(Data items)
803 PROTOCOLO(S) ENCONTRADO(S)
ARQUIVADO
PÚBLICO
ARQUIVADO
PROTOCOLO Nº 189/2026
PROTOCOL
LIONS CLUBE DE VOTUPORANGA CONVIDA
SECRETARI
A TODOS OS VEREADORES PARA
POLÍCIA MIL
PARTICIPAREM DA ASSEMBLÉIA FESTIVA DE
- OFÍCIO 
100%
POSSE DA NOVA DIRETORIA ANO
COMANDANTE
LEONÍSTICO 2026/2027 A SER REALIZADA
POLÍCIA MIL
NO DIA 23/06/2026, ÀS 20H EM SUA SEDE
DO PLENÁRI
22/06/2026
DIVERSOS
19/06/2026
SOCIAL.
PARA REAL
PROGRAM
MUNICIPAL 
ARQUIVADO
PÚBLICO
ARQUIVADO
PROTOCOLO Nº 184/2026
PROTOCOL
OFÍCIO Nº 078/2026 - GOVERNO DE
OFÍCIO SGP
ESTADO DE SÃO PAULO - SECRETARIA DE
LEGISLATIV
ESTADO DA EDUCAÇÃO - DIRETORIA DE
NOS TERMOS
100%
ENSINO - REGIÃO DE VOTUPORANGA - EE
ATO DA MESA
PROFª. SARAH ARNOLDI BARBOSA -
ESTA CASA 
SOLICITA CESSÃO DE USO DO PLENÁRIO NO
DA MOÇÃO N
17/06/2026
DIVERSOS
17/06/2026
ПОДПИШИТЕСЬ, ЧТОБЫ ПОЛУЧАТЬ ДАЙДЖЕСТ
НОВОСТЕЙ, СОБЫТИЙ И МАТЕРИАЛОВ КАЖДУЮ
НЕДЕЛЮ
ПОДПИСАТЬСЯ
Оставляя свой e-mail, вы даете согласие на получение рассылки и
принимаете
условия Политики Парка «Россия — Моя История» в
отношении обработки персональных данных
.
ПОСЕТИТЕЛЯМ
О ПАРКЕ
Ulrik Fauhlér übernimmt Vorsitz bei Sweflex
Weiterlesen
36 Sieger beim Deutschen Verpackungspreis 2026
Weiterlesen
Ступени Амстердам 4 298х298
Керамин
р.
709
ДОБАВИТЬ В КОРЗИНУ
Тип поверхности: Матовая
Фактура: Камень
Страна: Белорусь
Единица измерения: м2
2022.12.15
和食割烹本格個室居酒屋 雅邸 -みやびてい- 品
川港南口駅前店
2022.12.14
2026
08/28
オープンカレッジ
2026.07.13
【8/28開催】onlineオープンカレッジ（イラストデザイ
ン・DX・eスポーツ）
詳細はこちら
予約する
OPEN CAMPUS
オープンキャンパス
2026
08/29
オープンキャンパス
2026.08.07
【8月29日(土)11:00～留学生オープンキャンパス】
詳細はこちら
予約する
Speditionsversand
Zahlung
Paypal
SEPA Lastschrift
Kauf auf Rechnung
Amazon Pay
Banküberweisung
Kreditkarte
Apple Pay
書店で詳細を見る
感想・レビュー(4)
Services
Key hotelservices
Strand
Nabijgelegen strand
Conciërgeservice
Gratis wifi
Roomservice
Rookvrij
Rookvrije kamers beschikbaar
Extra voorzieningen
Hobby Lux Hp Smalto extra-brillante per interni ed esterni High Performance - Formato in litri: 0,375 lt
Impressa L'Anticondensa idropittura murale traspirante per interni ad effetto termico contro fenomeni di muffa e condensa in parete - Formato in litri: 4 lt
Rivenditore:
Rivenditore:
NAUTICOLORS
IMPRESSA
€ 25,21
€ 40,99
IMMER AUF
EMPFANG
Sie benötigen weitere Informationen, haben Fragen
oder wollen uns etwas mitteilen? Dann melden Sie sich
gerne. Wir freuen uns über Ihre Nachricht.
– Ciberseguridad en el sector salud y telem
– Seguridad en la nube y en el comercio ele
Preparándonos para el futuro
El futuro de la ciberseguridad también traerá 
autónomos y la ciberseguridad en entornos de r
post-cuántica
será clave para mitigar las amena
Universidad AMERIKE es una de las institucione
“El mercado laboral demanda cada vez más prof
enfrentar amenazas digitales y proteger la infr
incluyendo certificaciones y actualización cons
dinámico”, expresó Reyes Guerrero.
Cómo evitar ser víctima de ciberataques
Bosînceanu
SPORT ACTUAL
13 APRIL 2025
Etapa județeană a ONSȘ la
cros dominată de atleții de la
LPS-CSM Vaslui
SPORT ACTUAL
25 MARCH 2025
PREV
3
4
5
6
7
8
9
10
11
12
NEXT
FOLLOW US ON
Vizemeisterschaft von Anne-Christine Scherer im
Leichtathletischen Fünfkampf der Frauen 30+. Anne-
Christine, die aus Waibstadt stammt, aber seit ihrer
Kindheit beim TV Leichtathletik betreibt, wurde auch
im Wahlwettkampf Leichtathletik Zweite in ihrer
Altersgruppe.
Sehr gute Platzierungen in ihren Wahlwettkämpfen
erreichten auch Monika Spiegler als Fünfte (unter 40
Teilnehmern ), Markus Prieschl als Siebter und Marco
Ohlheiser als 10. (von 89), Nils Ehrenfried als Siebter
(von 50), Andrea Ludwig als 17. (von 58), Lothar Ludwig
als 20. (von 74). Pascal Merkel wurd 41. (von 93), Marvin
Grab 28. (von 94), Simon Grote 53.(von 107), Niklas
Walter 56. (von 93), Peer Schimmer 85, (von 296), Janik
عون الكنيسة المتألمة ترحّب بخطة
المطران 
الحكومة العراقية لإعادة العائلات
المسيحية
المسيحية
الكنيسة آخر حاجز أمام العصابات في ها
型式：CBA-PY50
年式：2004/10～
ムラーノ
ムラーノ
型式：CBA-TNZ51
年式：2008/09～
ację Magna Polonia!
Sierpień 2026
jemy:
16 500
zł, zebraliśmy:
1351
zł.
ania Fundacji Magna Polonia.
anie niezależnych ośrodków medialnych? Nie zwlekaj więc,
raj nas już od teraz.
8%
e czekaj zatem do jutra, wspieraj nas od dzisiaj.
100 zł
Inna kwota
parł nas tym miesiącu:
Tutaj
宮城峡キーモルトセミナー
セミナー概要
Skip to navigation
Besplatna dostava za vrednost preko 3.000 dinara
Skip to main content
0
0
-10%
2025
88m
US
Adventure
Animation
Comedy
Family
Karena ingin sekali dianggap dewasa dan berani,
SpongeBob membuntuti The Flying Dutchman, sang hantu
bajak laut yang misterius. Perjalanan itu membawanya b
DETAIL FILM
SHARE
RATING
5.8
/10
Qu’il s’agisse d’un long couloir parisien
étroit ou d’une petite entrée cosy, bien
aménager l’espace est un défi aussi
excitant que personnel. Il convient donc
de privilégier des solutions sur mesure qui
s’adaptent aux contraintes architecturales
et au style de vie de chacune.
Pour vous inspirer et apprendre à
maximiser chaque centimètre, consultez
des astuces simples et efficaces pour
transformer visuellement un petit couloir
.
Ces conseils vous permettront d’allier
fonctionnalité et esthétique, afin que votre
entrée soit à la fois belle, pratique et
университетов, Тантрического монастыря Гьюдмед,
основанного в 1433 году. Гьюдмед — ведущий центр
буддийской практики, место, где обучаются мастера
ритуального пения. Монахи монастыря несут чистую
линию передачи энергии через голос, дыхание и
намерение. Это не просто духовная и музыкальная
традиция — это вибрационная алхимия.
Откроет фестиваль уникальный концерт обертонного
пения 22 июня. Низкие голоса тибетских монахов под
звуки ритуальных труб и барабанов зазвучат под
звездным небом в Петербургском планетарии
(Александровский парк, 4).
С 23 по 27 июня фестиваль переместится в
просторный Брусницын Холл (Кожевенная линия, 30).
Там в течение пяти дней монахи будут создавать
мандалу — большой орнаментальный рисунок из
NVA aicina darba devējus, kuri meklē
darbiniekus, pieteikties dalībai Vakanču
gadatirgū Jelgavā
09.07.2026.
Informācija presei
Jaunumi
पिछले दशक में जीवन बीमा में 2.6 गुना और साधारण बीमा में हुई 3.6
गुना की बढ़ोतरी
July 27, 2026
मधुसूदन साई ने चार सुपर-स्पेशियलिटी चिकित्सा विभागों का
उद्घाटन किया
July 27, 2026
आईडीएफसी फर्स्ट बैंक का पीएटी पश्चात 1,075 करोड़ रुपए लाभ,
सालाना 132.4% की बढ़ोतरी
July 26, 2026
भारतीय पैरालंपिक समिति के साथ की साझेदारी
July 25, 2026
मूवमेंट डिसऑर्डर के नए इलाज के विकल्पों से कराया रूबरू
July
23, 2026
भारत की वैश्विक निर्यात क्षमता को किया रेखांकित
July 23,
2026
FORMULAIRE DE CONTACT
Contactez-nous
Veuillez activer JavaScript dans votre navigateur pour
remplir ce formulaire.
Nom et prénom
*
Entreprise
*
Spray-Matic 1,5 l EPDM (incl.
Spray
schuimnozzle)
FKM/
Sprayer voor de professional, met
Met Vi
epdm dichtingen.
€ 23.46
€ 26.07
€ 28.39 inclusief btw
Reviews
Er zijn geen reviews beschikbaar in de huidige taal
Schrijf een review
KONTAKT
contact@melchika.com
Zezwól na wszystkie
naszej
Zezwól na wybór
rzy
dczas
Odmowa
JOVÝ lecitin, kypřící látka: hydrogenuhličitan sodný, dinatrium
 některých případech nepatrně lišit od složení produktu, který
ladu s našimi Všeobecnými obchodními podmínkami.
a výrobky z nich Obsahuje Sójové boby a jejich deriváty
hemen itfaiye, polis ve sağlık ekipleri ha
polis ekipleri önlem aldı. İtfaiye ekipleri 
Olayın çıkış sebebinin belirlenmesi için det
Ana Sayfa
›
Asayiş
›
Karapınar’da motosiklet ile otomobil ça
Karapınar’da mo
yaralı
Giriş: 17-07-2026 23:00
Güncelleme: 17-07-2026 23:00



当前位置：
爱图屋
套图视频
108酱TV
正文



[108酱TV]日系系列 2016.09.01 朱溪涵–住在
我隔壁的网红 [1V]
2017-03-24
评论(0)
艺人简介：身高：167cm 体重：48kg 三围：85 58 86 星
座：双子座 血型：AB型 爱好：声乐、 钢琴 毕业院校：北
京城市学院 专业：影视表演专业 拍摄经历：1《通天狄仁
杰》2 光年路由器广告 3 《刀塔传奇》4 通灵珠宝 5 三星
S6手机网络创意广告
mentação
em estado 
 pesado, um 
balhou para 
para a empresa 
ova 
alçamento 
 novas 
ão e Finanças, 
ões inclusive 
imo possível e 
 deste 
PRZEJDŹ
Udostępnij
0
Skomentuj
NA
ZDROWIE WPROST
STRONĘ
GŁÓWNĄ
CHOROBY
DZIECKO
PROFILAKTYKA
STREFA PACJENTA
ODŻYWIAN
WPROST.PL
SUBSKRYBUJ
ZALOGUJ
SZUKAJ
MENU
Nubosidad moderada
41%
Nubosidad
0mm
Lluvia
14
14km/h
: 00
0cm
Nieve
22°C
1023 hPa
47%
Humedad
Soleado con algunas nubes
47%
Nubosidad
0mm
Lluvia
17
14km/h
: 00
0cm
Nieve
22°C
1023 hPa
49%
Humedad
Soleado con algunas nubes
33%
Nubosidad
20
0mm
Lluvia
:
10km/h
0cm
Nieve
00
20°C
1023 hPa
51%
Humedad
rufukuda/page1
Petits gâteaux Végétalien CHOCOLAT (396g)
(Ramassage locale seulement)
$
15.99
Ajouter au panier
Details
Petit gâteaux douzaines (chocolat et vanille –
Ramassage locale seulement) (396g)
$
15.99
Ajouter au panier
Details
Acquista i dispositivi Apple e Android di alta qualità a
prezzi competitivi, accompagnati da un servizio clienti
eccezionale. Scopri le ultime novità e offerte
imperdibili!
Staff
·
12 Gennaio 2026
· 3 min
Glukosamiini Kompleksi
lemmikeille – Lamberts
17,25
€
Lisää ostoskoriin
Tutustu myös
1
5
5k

Exercise objective:
Among the lines above, which contain the word "Magna"? Copy every one.

Solution to the problem:
ację Magna Polonia!
ania Fundacji Magna Polonia.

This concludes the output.